Daye scowled, sinking back in her chair. On the screen, Anthony Marcus mirrored the movement, stepping back just a little from the podium and grinning as the crowd cheered him on. "No, it's alright," she finally said, annoyed at herself for snapping. "But from now on, we've got to do better. This jackass is gonna be a real problem if we let him become one."

"Right, in the spirit of doing better-- every reporter in Washington is gonna be scrambling to get a quote from you on this. I'm astonished they haven't called already."

"I don't mind letting them know exactly what I think of Anthony Marcus," Daye cut in, seething.

"Uh, Jane, no." She could practically hear Li's brow furrowing over the line, the way it always did when she was exasperated. "That's what I wanted to talk about. Look, some politicians don't need talking points. Some politicians can speak off-the-cuff just fine. You are absolutely not one of them. The last thing I want is to open up The Hill and see 'United States Senator refers to primary challenger with string of expletives'. You need to sit down with Dean and Ellen and some other people and brainstorm some answers that won't involve the network censors. 'til then, don't so much as look out the window of your office."

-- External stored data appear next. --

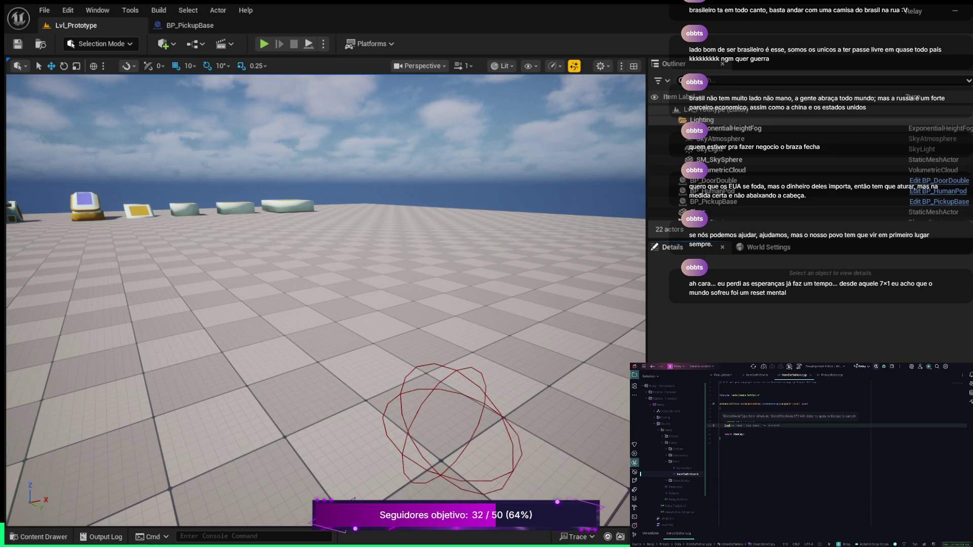
{"action": "key", "text": "Escape"}
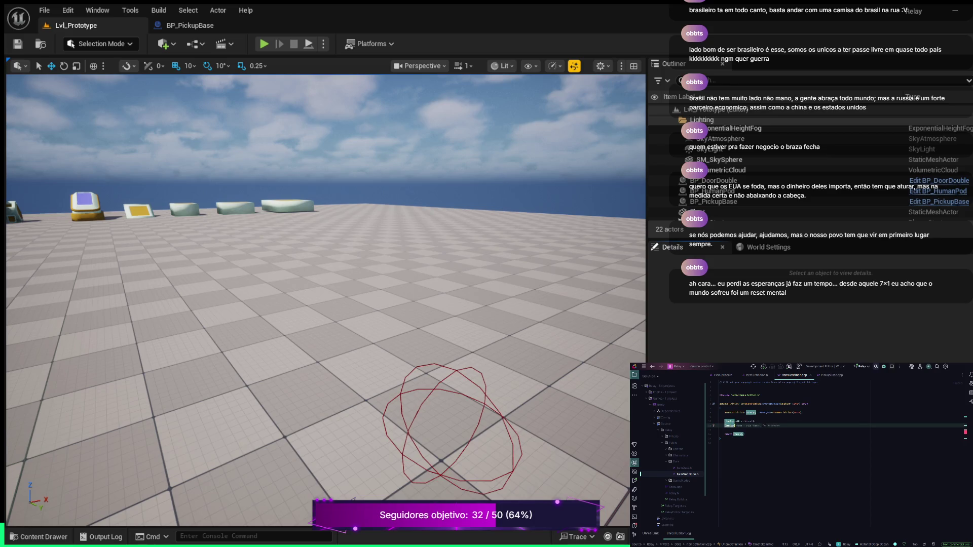
Add the ItemCopy assignment lines copying ItemType and the other item data
{"action": "key", "text": "Right"}
{"action": "key", "text": "Left"}
{"action": "key", "text": "ctrl+w"}
{"action": "key", "text": "Right"}
{"action": "type", "text": "= "}
{"action": "type", "text": "ItemType;"}
{"action": "key", "text": "Return"}
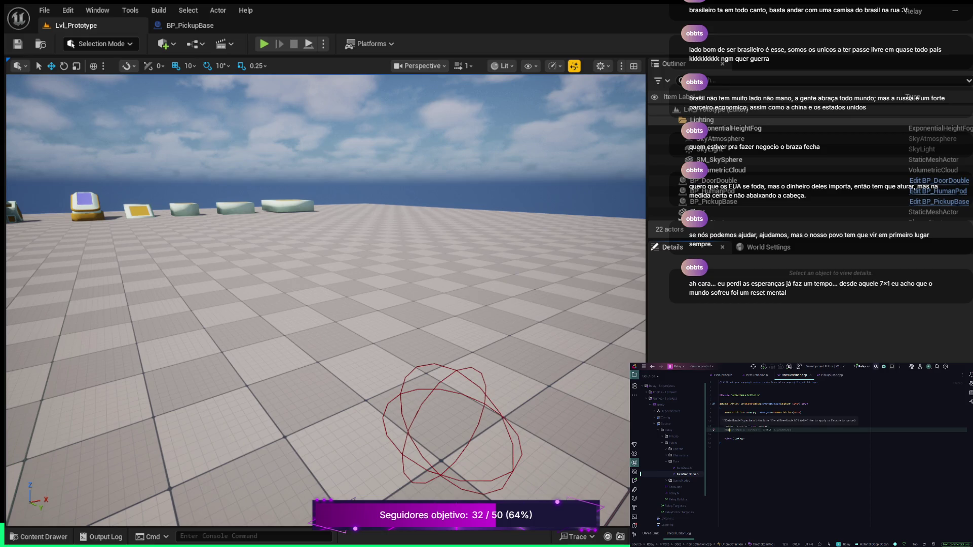
{"action": "type", "text": "ItemD"}
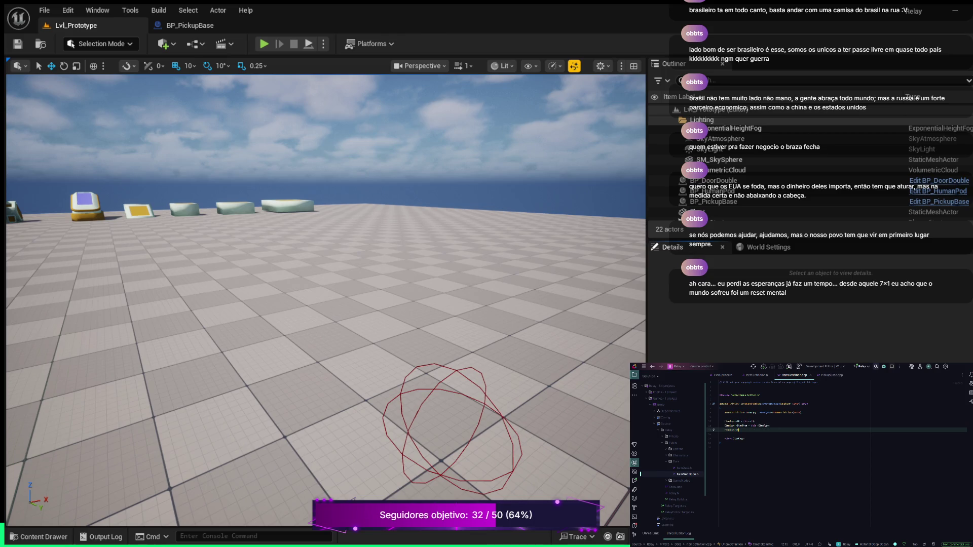
{"action": "key", "text": "Tab"}
{"action": "key", "text": "Return"}
{"action": "type", "text": "mCopy"}
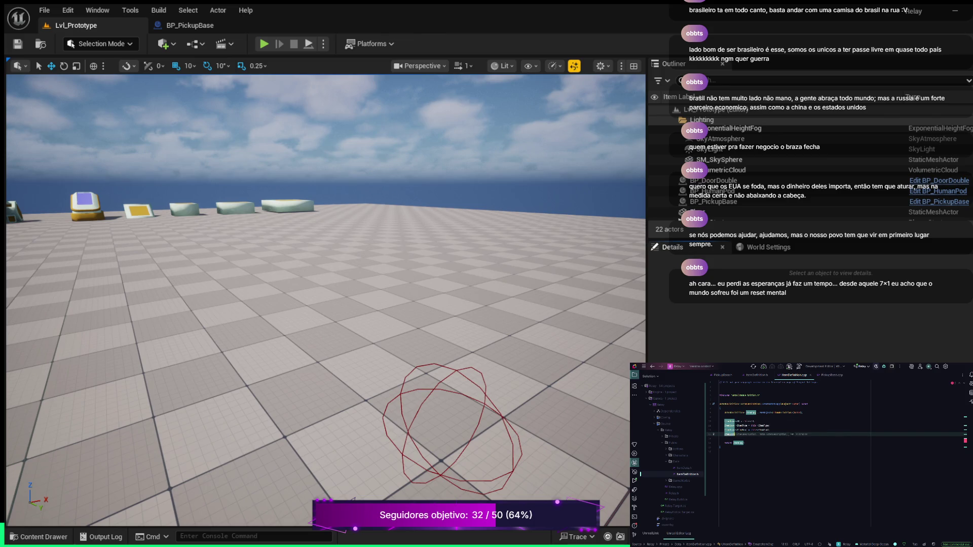
{"action": "type", "text": "-"}
{"action": "type", "text": ">"}
{"action": "key", "text": "Tab"}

She was right, of course-- Daye knew that. She was no Christine Fisher, capable of coming up with winning answers and statements on the fly. If a reporter ambushed Daye, they were going to get an answer that was dull and flat to the point of unnewsworthy, or an answer that was newsworthy for entirely the wrong reasons. No sense risking that just now. "Alright--" she began, before she heard two sharp knocks at her office door. A second later, the door creaked open, and Jim Cartwright's head appeared, looking stricken. He opened his mouth to say something, but Daye raised a finger.

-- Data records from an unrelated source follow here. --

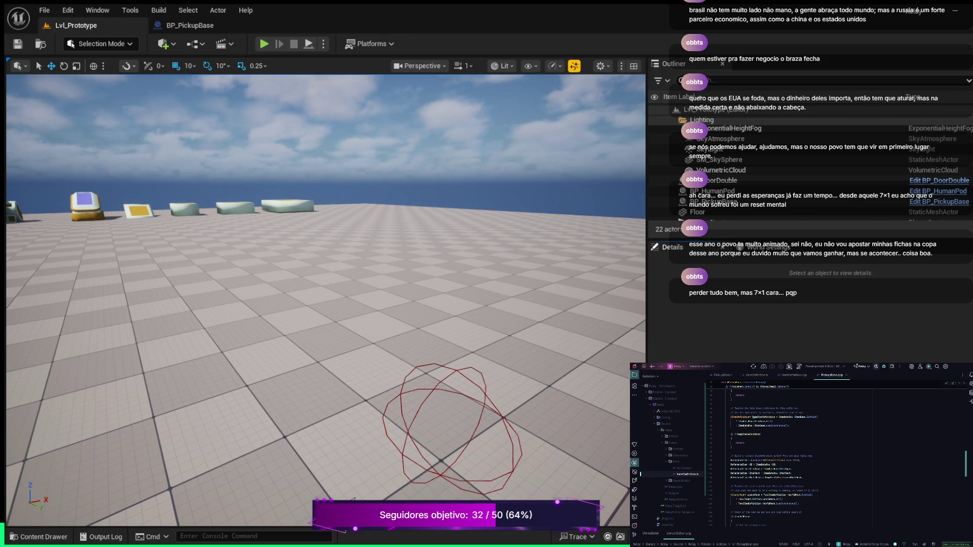
Replace the five old lines in PickupBase.cpp with an Item call passing (this, ItemDef)
{"action": "left_click_drag", "start_coordinate": [803, 478], "coordinate": [752, 460]}
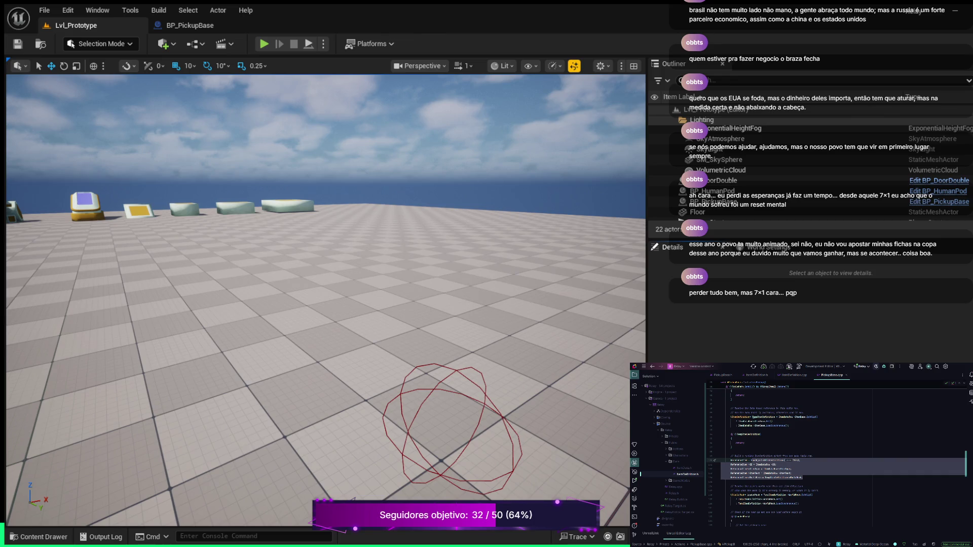
{"action": "key", "text": "BackSpace"}
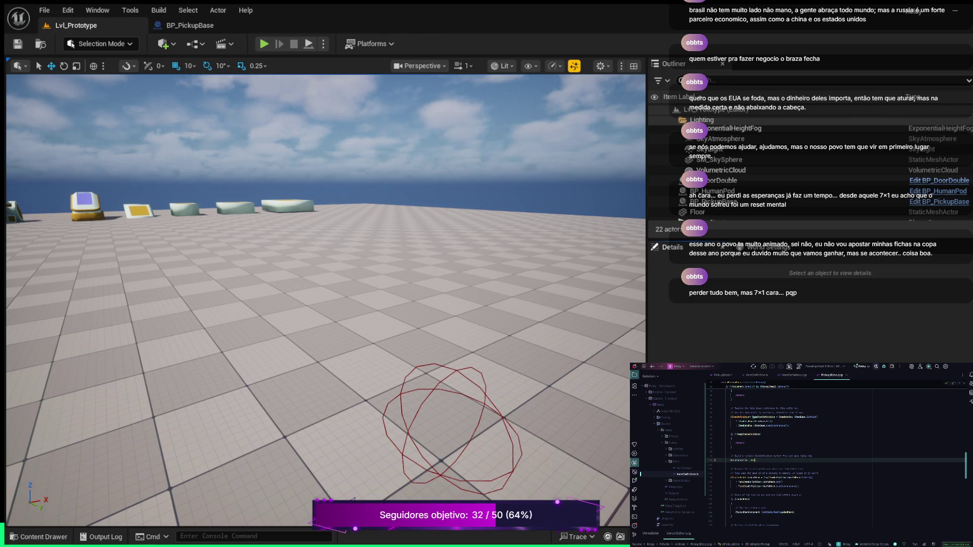
{"action": "type", "text": "Item"}
{"action": "key", "text": "Tab"}
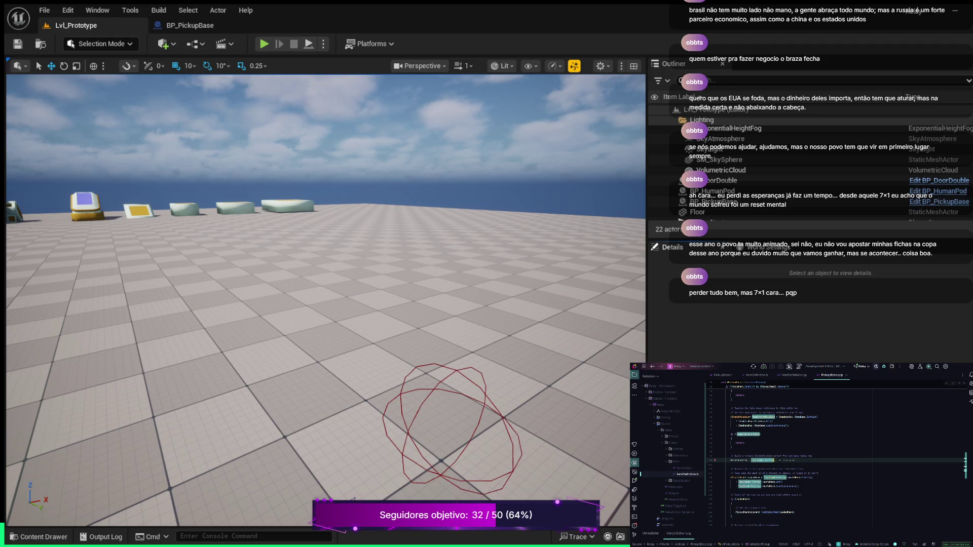
{"action": "type", "text": "this, ItemDef)"}
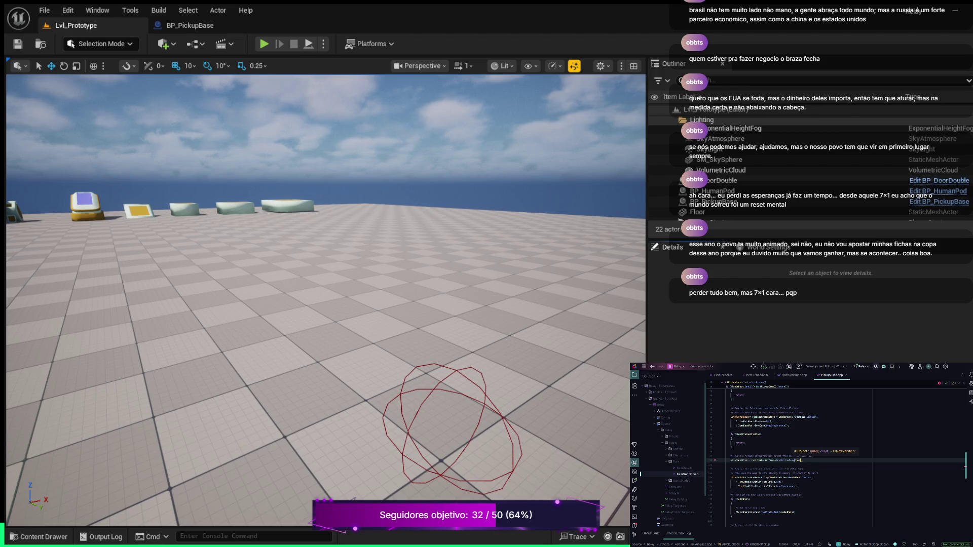
{"action": "type", "text": ")"}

"Hang on," she said into the receiver, before lowering the phone to her shoulder and fixing her stare on Cartwright. "Yes, Anthony Marcus is announcing. Track down Dean and get him over here ASAP, please. I'll call in the campaign folks down in North Carolina." Cartwright nodded, still looking shaken, and then he was gone. Daye brought the phone back to her ear.

"You know," she grumbled. "I was really looking forward to spending the day drafting memoranda for the IRS and Taxation subcommittee."

There was a pregnant pause on the other line for a moment. And then Li said, in a tone of something between bemusement and resignation, "I know we've got bigger concerns just now, but Jane, you direly need some hobbies."